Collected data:
== Segment start ==

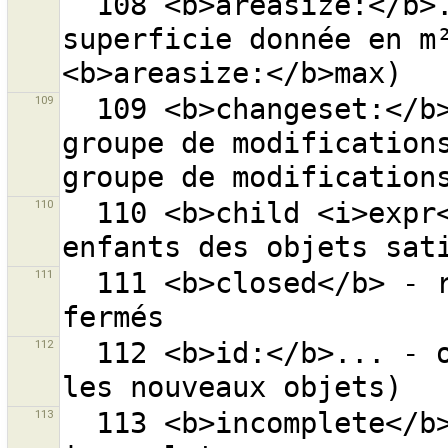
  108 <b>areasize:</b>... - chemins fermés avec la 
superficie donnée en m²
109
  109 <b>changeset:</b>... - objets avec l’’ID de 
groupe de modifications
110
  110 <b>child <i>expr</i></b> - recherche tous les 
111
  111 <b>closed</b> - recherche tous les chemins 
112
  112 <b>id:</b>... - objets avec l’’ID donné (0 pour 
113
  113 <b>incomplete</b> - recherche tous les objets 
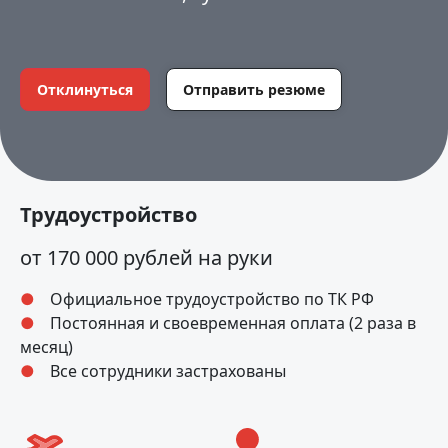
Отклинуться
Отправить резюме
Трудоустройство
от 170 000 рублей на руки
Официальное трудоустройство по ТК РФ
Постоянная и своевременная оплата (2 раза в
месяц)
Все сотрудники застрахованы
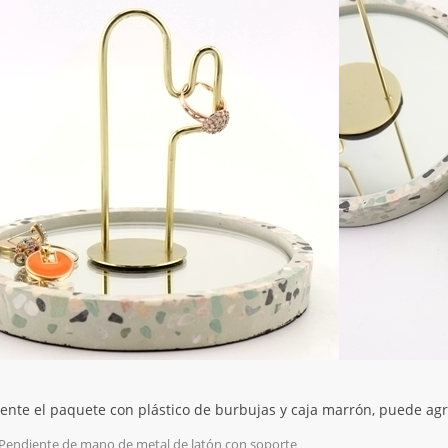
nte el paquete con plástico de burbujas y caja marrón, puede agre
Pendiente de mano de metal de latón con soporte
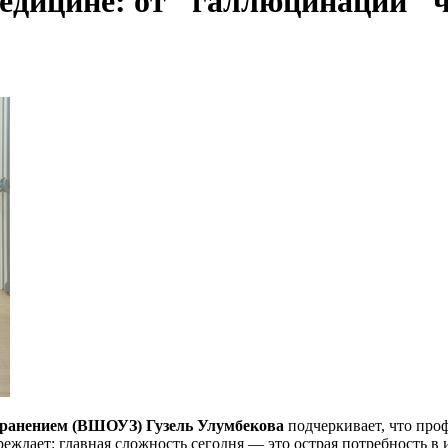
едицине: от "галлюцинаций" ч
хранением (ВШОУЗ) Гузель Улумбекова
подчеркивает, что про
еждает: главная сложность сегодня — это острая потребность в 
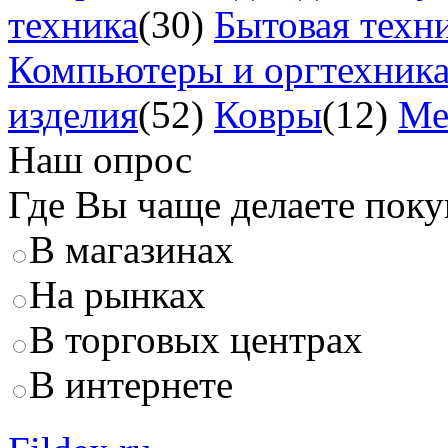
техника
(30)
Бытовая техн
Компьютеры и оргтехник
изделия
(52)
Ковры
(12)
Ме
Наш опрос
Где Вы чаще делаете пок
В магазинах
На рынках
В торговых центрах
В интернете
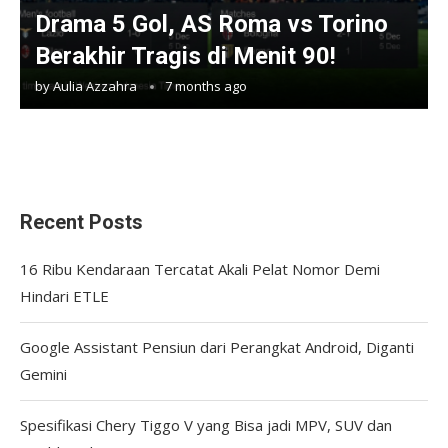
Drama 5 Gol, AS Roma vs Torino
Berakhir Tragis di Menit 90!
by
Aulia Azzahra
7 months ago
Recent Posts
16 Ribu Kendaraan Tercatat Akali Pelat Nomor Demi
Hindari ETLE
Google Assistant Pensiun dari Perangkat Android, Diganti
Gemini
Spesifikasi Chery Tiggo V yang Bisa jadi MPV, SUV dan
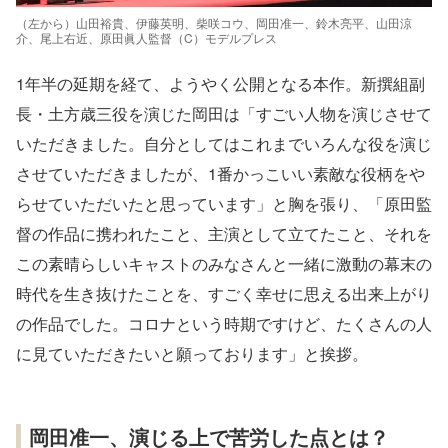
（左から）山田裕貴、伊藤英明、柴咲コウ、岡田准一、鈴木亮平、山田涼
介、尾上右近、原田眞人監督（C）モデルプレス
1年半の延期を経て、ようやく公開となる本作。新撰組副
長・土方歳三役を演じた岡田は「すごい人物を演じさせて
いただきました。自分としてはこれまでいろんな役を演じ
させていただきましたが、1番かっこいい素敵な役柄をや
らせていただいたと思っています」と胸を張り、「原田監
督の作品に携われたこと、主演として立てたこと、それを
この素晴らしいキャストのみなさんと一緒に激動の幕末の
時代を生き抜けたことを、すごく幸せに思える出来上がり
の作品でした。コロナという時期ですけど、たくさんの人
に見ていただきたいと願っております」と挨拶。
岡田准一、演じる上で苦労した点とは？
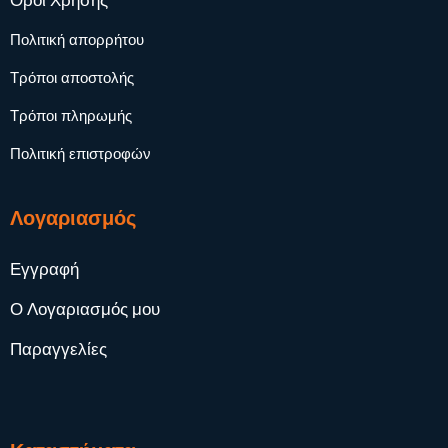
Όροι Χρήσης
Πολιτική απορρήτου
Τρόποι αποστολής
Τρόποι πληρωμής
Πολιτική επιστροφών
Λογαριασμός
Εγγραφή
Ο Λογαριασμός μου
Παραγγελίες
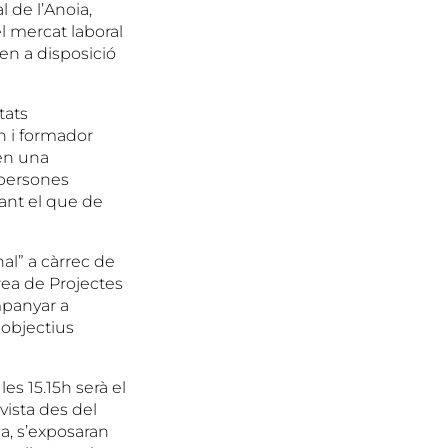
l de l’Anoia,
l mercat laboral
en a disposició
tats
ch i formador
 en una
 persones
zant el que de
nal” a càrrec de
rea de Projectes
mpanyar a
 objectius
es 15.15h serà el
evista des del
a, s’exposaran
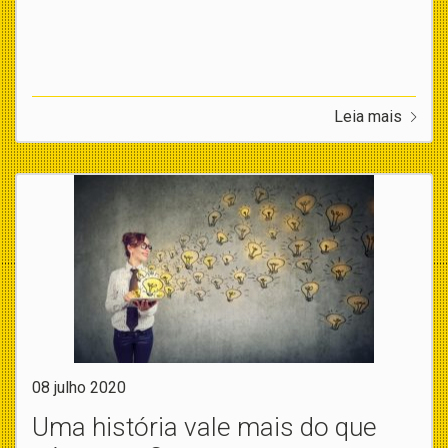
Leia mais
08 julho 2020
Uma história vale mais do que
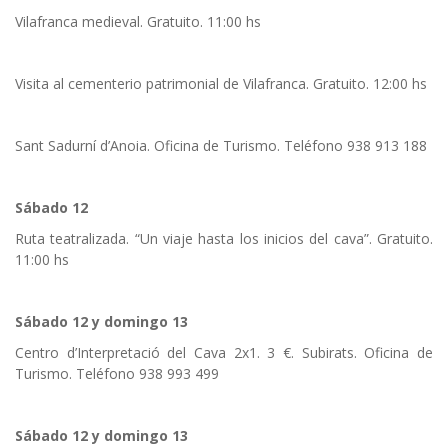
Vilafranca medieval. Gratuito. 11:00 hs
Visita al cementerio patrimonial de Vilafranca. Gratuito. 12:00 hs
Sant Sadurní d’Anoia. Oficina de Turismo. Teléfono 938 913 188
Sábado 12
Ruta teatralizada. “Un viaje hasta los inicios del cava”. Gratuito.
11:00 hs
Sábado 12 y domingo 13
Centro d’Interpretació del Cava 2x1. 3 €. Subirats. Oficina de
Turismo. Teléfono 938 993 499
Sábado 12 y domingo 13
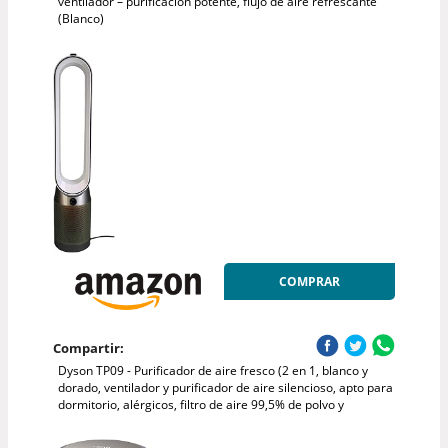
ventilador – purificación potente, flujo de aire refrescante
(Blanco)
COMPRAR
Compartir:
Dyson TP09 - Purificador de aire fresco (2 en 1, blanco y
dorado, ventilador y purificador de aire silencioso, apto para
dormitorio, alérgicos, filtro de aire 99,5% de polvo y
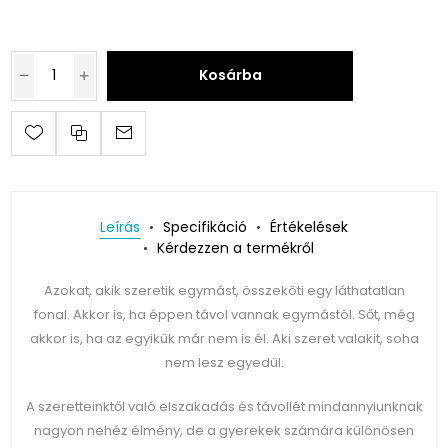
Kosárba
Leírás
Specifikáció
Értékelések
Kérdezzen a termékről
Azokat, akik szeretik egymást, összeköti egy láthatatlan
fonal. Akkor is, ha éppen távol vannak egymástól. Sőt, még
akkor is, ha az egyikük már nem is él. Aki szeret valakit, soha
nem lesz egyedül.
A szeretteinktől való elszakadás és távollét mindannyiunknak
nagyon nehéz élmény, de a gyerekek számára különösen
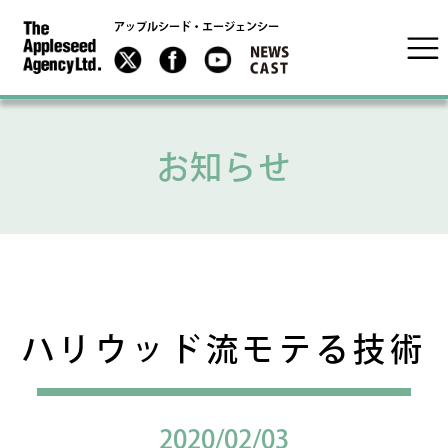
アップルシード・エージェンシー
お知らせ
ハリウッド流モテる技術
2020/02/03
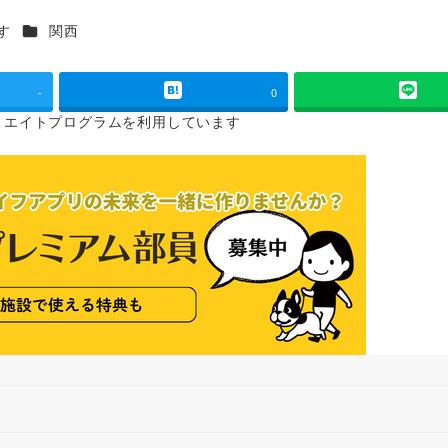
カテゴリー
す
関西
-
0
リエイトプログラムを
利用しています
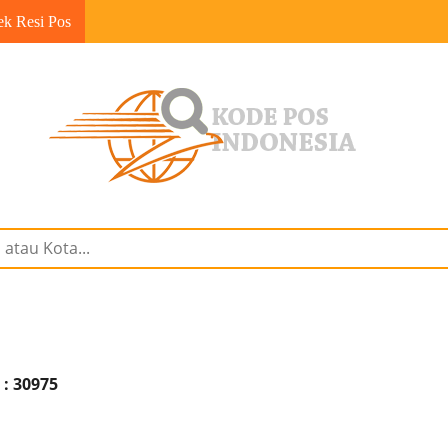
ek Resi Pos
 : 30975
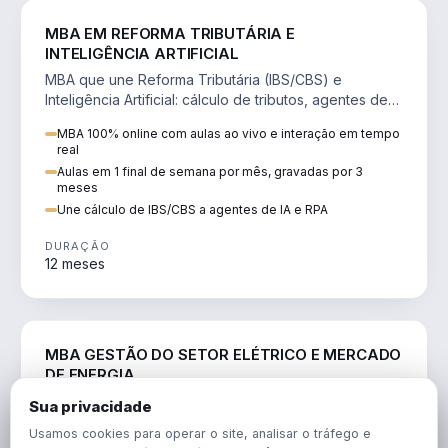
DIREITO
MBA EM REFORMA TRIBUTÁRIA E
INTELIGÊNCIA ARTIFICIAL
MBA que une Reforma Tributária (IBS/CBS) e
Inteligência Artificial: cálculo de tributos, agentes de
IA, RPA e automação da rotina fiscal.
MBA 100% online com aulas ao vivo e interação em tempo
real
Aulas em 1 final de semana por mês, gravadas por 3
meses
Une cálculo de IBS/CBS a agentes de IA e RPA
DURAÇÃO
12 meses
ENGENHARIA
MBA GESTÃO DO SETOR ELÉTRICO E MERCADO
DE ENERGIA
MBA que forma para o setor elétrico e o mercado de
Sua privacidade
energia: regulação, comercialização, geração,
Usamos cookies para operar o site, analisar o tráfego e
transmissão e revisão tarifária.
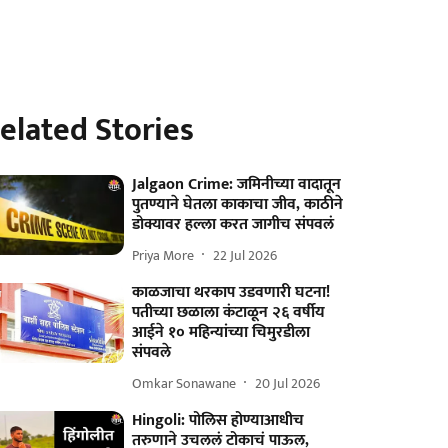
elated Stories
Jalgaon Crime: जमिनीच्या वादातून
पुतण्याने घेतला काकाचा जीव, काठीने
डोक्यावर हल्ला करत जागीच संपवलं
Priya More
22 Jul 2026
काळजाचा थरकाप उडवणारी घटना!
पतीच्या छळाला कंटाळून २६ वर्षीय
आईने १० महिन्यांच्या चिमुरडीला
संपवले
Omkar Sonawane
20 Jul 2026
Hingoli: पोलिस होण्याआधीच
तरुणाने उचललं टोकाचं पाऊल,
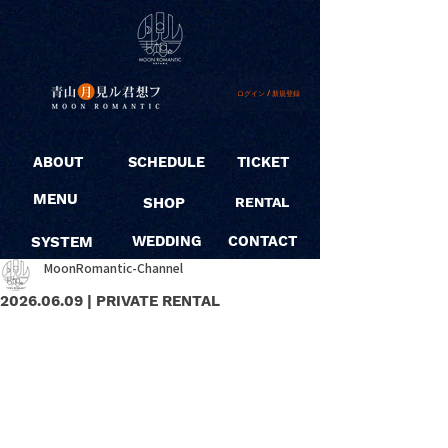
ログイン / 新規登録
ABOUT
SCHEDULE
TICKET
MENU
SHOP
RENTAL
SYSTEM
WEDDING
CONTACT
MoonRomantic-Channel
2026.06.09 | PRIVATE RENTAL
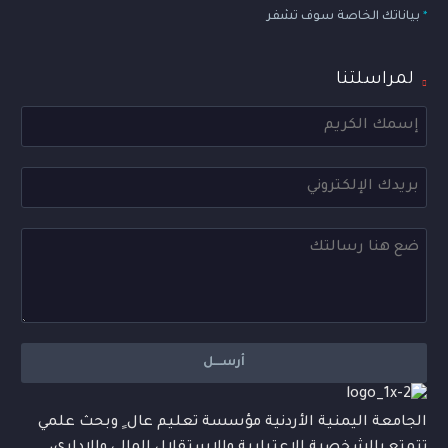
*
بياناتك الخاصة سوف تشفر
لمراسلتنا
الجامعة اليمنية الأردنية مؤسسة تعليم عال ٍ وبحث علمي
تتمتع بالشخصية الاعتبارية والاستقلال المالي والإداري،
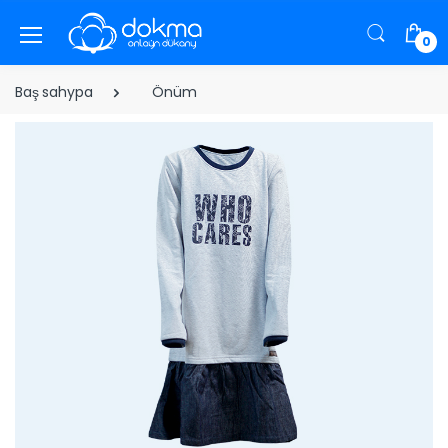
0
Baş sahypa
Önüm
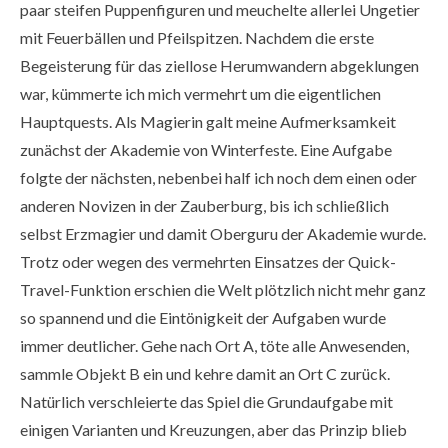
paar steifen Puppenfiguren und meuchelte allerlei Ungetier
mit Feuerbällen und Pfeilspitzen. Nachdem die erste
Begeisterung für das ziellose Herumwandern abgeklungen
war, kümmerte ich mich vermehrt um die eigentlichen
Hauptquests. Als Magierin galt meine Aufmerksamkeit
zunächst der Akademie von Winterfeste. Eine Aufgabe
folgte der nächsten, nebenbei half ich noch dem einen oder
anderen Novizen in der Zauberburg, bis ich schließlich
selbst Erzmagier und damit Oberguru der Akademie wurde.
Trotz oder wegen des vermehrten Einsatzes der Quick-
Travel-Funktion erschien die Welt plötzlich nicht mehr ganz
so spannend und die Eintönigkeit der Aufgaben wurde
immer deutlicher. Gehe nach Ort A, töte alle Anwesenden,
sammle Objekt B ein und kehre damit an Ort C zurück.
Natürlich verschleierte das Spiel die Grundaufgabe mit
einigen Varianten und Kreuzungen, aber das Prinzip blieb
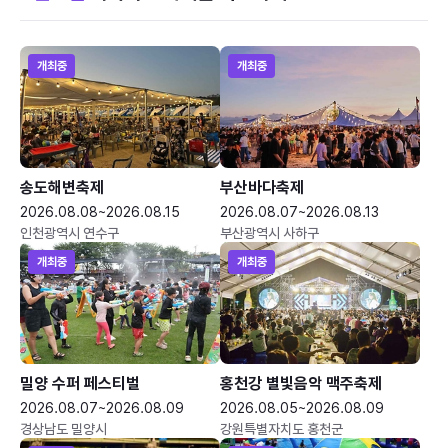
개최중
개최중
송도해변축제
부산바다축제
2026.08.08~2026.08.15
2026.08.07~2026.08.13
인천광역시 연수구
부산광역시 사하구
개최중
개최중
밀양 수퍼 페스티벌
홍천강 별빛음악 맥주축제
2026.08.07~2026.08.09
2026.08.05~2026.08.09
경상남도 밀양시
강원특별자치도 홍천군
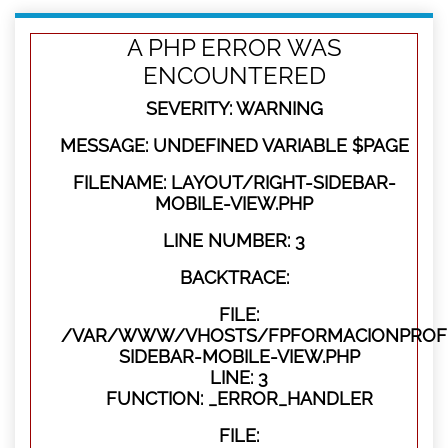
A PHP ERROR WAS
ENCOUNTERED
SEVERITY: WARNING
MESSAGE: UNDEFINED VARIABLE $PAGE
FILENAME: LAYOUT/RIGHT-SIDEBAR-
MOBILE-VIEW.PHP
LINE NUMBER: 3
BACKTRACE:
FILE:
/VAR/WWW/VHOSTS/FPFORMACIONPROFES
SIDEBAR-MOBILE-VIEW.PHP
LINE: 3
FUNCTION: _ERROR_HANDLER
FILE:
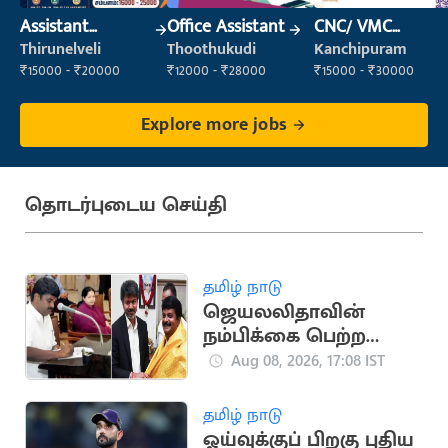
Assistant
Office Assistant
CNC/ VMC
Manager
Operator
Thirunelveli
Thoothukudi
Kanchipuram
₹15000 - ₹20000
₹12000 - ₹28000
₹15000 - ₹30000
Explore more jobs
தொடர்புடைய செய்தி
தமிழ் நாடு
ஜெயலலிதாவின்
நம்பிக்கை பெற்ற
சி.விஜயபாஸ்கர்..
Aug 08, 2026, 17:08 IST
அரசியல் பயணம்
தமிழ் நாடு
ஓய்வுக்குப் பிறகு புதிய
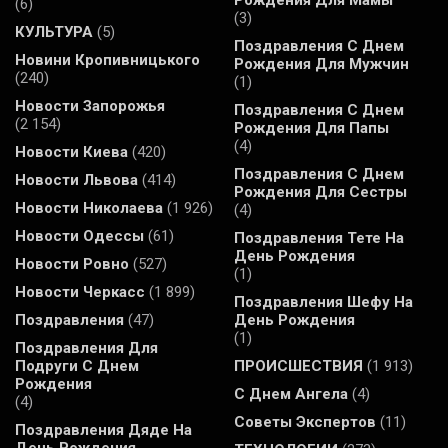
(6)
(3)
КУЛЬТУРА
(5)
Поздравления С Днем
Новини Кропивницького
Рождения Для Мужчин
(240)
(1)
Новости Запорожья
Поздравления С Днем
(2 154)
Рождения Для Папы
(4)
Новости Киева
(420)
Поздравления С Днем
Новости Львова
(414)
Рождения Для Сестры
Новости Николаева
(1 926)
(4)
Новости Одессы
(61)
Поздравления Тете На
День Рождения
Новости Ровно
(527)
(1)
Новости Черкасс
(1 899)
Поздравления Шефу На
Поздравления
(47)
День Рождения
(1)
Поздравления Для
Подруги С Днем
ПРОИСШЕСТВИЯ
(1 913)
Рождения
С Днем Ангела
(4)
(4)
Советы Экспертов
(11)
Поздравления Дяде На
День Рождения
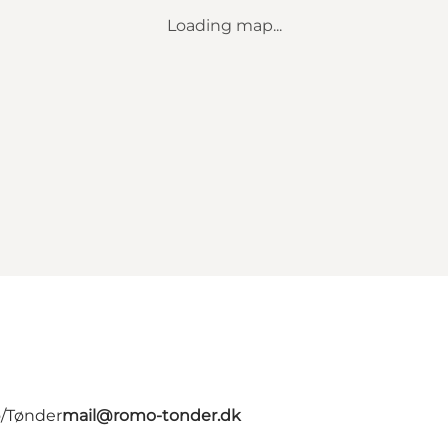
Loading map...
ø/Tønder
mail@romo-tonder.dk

== Segment end ==

What to do:
Which lines of the data hold the string "recherche"? Return each of them.

Final answer:
  110 <b>child <i>expr</i></b> - recherche tous les 
  111 <b>closed</b> - recherche tous les chemins 
  113 <b>incomplete</b> - recherche tous les objets 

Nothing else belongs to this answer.